Stated exercise: Update the lines from the start of the records through the line holding "phylum: Ascomycota", inclusive, so that "common name" becomes "vernacular name" and nothing else changes. Return only those lines.

Stored entries:
## START
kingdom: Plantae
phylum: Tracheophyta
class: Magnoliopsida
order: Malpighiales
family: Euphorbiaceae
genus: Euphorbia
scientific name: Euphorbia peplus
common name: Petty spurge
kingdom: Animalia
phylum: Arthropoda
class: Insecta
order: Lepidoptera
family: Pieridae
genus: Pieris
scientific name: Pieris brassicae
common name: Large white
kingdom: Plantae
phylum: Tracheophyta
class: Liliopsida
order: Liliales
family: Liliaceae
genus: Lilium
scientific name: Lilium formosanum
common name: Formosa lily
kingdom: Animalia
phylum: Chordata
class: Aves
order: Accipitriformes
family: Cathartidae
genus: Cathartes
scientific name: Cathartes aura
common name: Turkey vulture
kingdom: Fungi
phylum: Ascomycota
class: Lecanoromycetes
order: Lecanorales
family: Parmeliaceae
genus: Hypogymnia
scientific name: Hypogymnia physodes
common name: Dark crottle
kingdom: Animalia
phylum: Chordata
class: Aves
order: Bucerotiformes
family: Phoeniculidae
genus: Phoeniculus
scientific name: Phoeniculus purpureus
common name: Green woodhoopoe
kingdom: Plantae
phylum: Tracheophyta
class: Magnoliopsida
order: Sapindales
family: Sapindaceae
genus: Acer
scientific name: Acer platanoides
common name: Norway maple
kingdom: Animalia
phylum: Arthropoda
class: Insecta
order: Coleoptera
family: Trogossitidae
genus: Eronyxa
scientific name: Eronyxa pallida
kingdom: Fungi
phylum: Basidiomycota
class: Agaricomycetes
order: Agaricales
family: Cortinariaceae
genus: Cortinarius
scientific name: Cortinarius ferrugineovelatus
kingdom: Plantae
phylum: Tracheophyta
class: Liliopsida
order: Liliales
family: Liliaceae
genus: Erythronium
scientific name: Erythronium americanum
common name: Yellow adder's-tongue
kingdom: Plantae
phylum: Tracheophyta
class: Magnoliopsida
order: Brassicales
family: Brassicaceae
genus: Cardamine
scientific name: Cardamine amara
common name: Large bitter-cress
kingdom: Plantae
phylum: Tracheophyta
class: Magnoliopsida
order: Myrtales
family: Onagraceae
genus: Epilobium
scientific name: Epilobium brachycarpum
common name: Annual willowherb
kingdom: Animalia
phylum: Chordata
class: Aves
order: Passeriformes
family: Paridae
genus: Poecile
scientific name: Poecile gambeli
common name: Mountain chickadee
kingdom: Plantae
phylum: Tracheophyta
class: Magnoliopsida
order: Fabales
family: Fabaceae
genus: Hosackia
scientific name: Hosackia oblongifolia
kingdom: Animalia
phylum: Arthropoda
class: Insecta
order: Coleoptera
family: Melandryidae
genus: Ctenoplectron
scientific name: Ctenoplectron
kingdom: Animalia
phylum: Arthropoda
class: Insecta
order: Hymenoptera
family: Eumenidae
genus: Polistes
## END
Finished task:
kingdom: Plantae
phylum: Tracheophyta
class: Magnoliopsida
order: Malpighiales
family: Euphorbiaceae
genus: Euphorbia
scientific name: Euphorbia peplus
vernacular name: Petty spurge
kingdom: Animalia
phylum: Arthropoda
class: Insecta
order: Lepidoptera
family: Pieridae
genus: Pieris
scientific name: Pieris brassicae
vernacular name: Large white
kingdom: Plantae
phylum: Tracheophyta
class: Liliopsida
order: Liliales
family: Liliaceae
genus: Lilium
scientific name: Lilium formosanum
vernacular name: Formosa lily
kingdom: Animalia
phylum: Chordata
class: Aves
order: Accipitriformes
family: Cathartidae
genus: Cathartes
scientific name: Cathartes aura
vernacular name: Turkey vulture
kingdom: Fungi
phylum: Ascomycota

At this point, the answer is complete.